* ACTIVITY: Omit all pictures and transcribe only the lines in the entries below that run from the line with "TaBle 13 | RuBisCO" through the line with "Figure 2. Density".

* SUPPLIED INFORMATION:

BEGIN

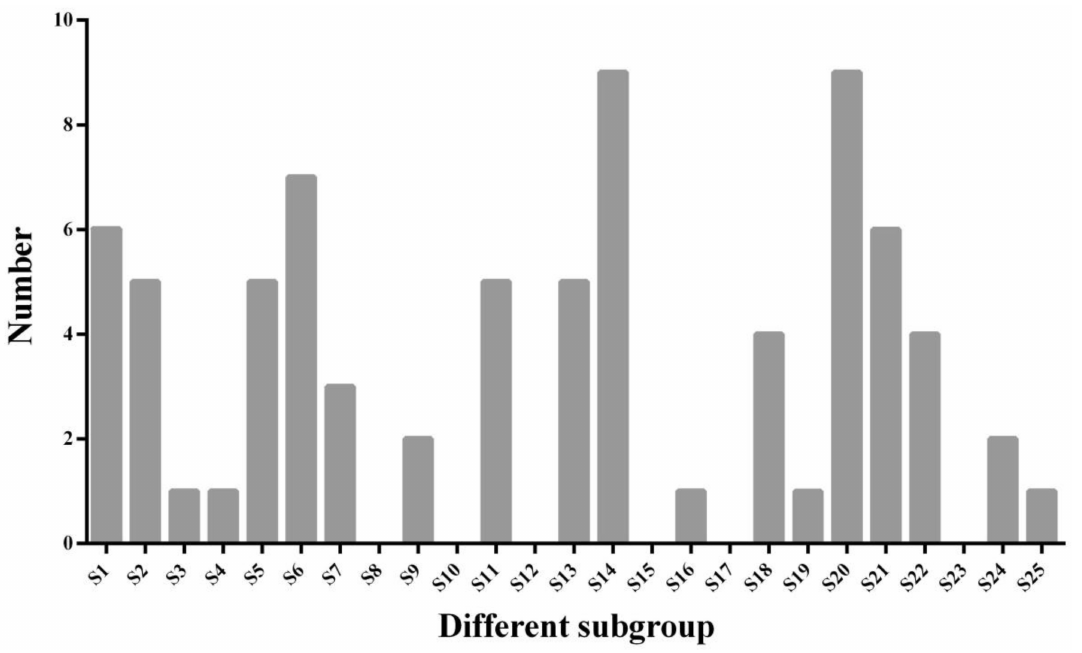
Figure 3. Distribution of carrot R2R3-MYB TFs subfamilies. R2R3-MYB TFs subfamilies represented on the Abscissa. Ordinate represents the number of each subfamily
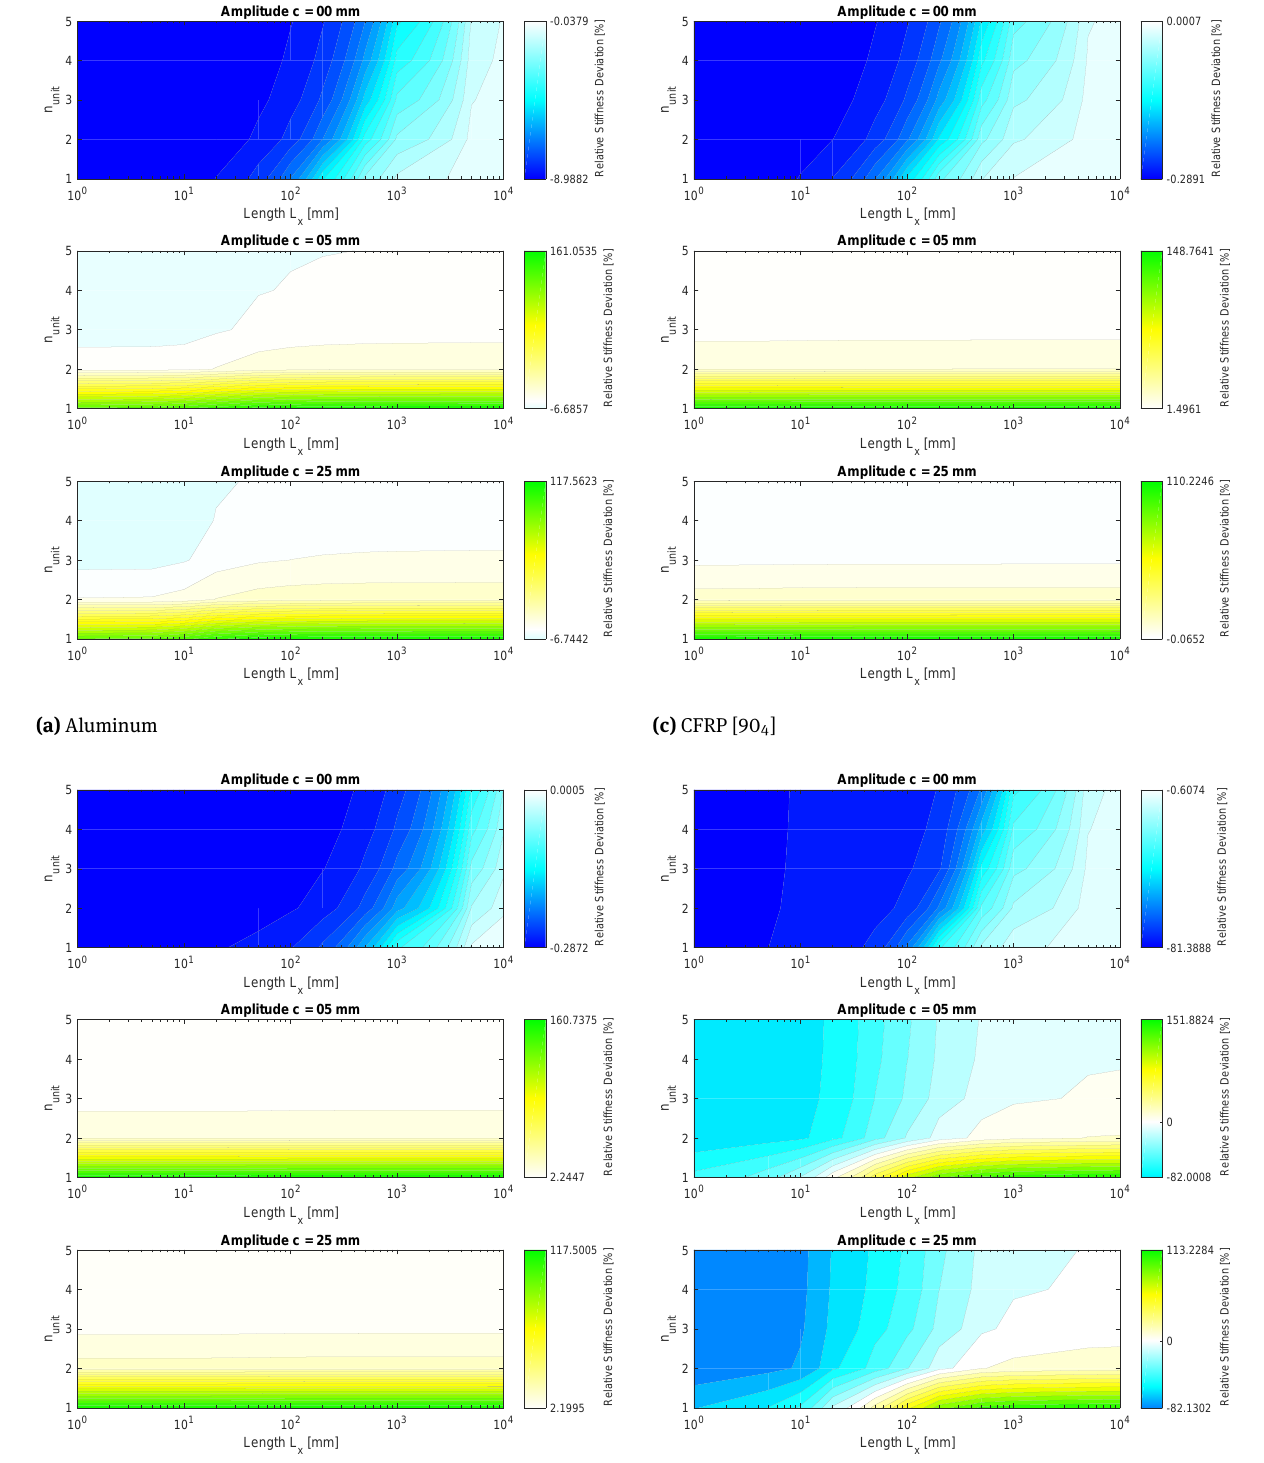
Figure 14: Load case 2 normalized apparent stiffnesses versus L x and n unit - for Aluminum and CFRP [0 4 ]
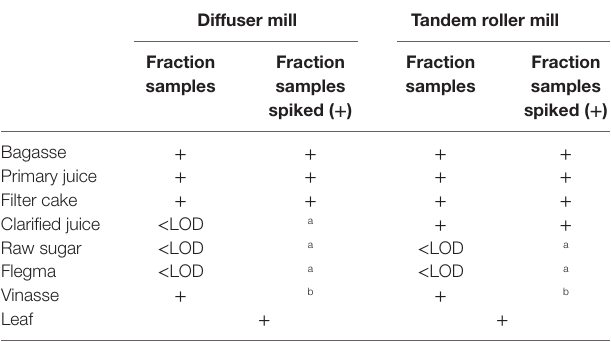
TaBle 13 | RuBisCO DNA detection in fractions collected during industrial processing of sugar and ethanol production from two types of sugarcane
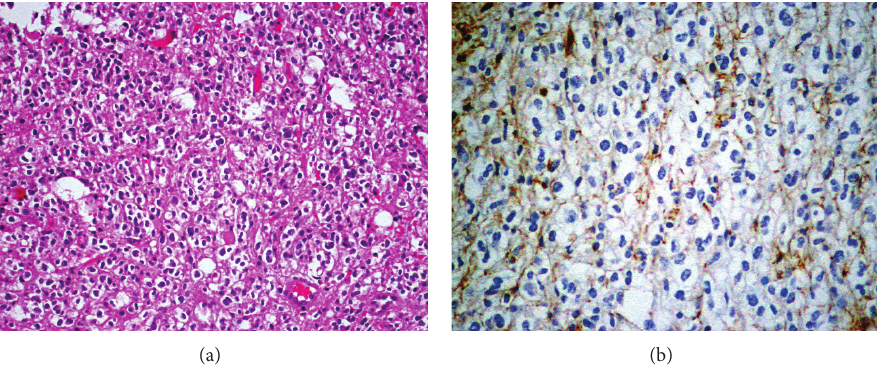
Figure 3: Histological examination. (a) Hematoxylin/Eosin coloration, with × 20 magnification, reveals moderately cellular neoplasm, consisting of cells with round nuclei and perinuclear light halo. (b) GFAP coloration, with × 40 magnification, reveals focal immunoreactivity of neoplastic cells (GFAP positive, CD68 negative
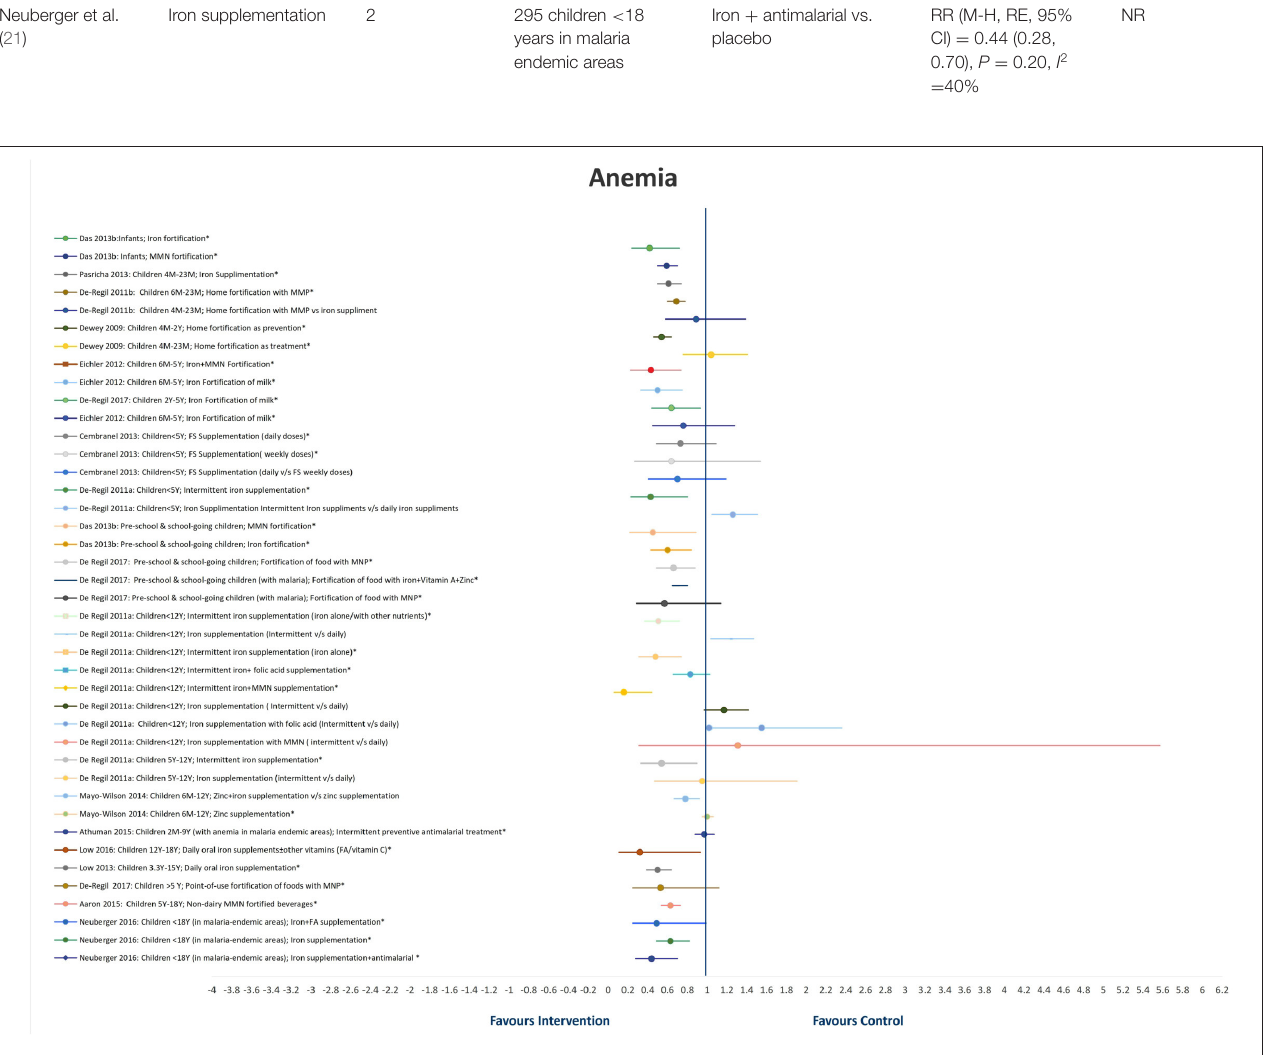
FIGURE 2 | Findings of systematic reviews on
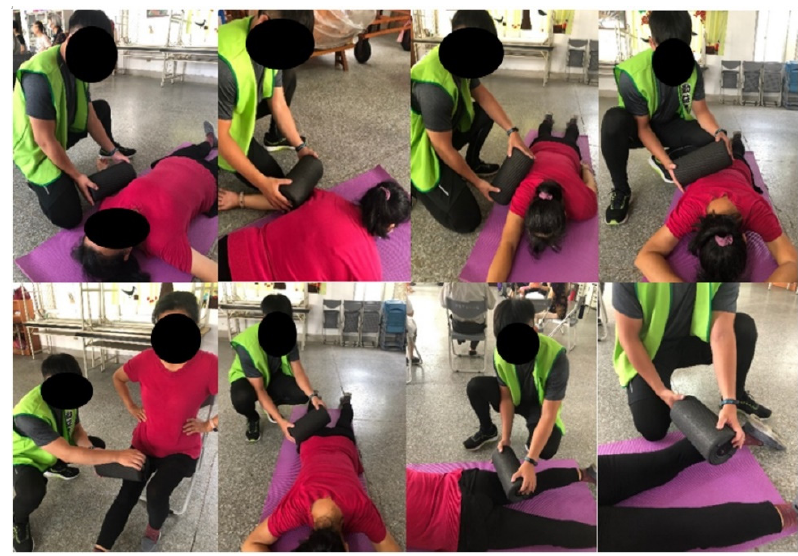
Figure 3. The demonstration of the vibration rolling protocols .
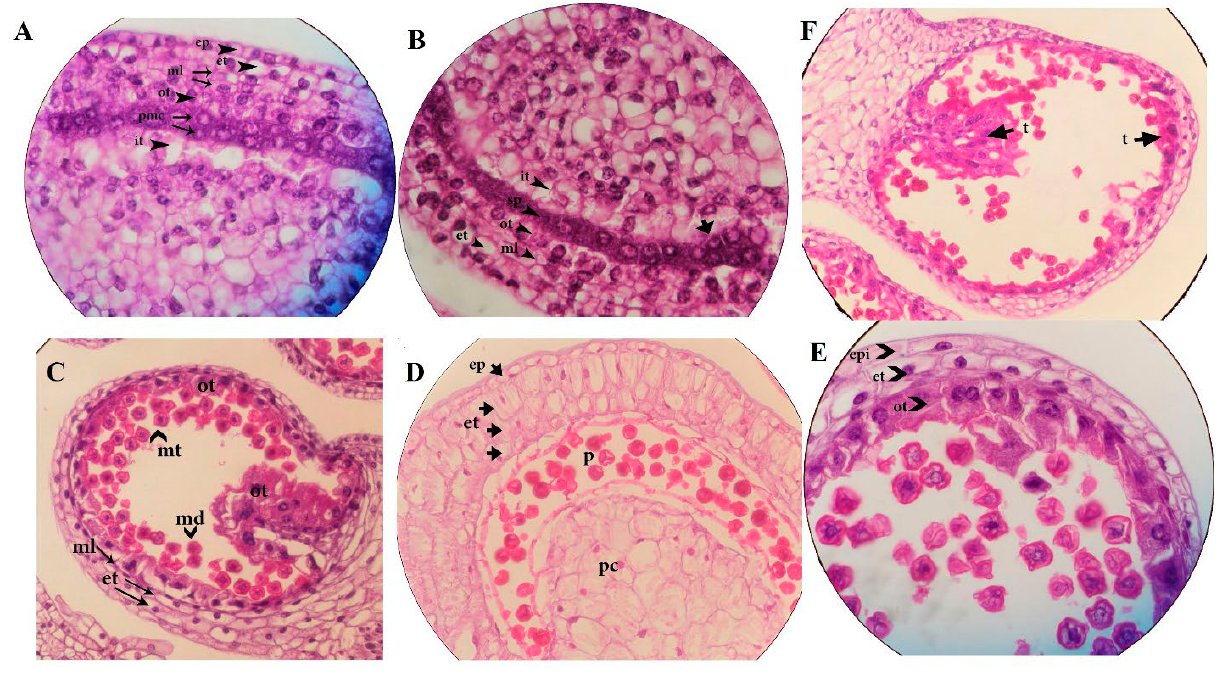
Figure 4. (A) The young anther wall layers and bilayer sporogenous tissue; (B) Anther sporogenous tissue is forming; (C) Degenerating mid- dle layers and dividing endothecium cells at a single locule of anther. (D) Transverse section of a single locule of mature anther before dehis- cence showing degenerating intersporangial septum and anther wall with only epidermis and endothecium; (E) Two-nucleated glandular tapetal cells on the outer side of anther wall; (F) Transverse section of microsporangium showing outer and inner binucleate tapetal cells, dis- integrating callose in microspores tetrads and anther wall layers (et – endothecium; ep – epidermis; it – inner tapetum; ml – middle layer; mt – microspore tetrads; md – microspore diad; ot – outer tapetum; pmc – pollen mother cell; p – pollen grain; pc – placentoids; t –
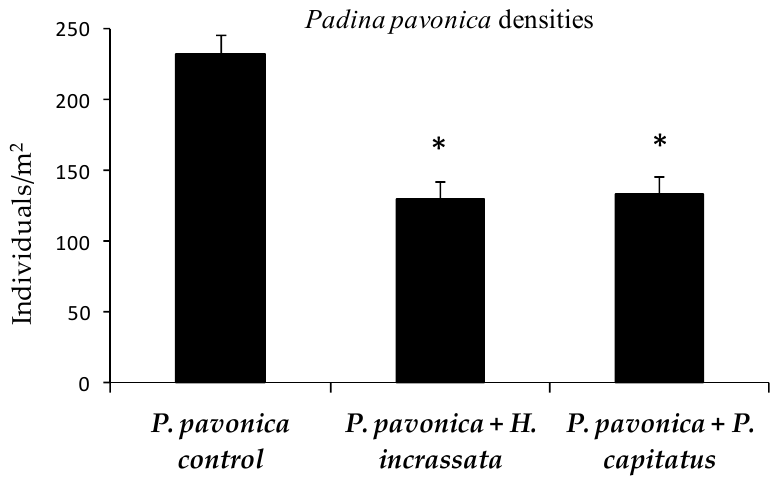
Figure 2. Density of Padina pavonica (Individuals/m 2 ) in the three studied areas in absence and presence of the invasive species. * Indicates significant differences in P. pavonica densities compared to control (one-way ANOVA). Values are expressed as mean ± S.E.M.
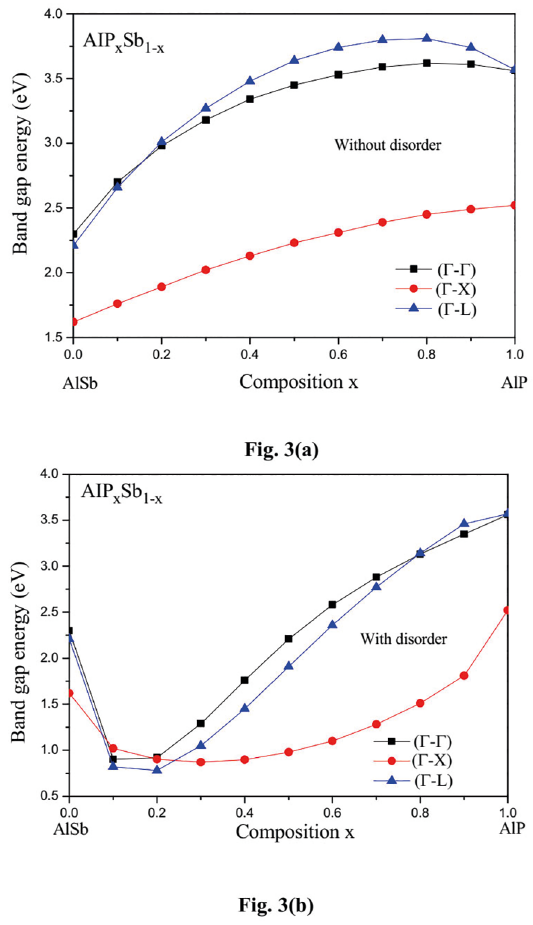
Figure 3. (a) . Direct (Γ-Γ) and indirect (Γ-Χ) and (Γ-L) band gap energies in AlP Sb ternary alloys versus P content calculated x 1-x without considering the compositional disorder effect. (b) . Direct (Γ-Γ) and indirect (Γ-Χ) and (Γ-L) band gap energies in AlP ternary alloys versus P content calculated with considering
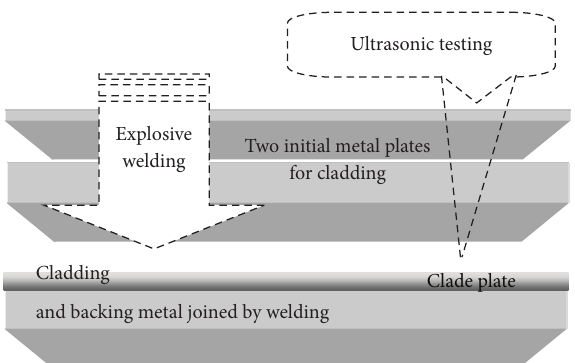
Figure 1: Ultrasonic testing used for initial metal plates before cladding and clad plate after explosive welding.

END

* ANSWER BOX:
TaBle 13 | RuBisCO DNA detection in fractions collected during industrial processing of sugar and ethanol production from two types of sugarcane
Figure 3: Histological examination. (a) Hematoxylin/Eosin coloration, with × 20 magnification, reveals moderately cellular neoplasm, consisting of cells with round nuclei and perinuclear light halo. (b) GFAP coloration, with × 40 magnification, reveals focal immunoreactivity of neoplastic cells (GFAP positive, CD68 negative
FIGURE 2 | Findings of systematic reviews on
Figure 3. The demonstration of the vibration rolling protocols .
Figure 4. (A) The young anther wall layers and bilayer sporogenous tissue; (B) Anther sporogenous tissue is forming; (C) Degenerating mid- dle layers and dividing endothecium cells at a single locule of anther. (D) Transverse section of a single locule of mature anther before dehis- cence showing degenerating intersporangial septum and anther wall with only epidermis and endothecium; (E) Two-nucleated glandular tapetal cells on the outer side of anther wall; (F) Transverse section of microsporangium showing outer and inner binucleate tapetal cells, dis- integrating callose in microspores tetrads and anther wall layers (et – endothecium; ep – epidermis; it – inner tapetum; ml – middle layer; mt – microspore tetrads; md – microspore diad; ot – outer tapetum; pmc – pollen mother cell; p – pollen grain; pc – placentoids; t –
Figure 2. Density of Padina pavonica (Individuals/m 2 ) in the three studied areas in absence and presence of the invasive species. * Indicates significant differences in P. pavonica densities compared to control (one-way ANOVA). Values are expressed as mean ± S.E.M.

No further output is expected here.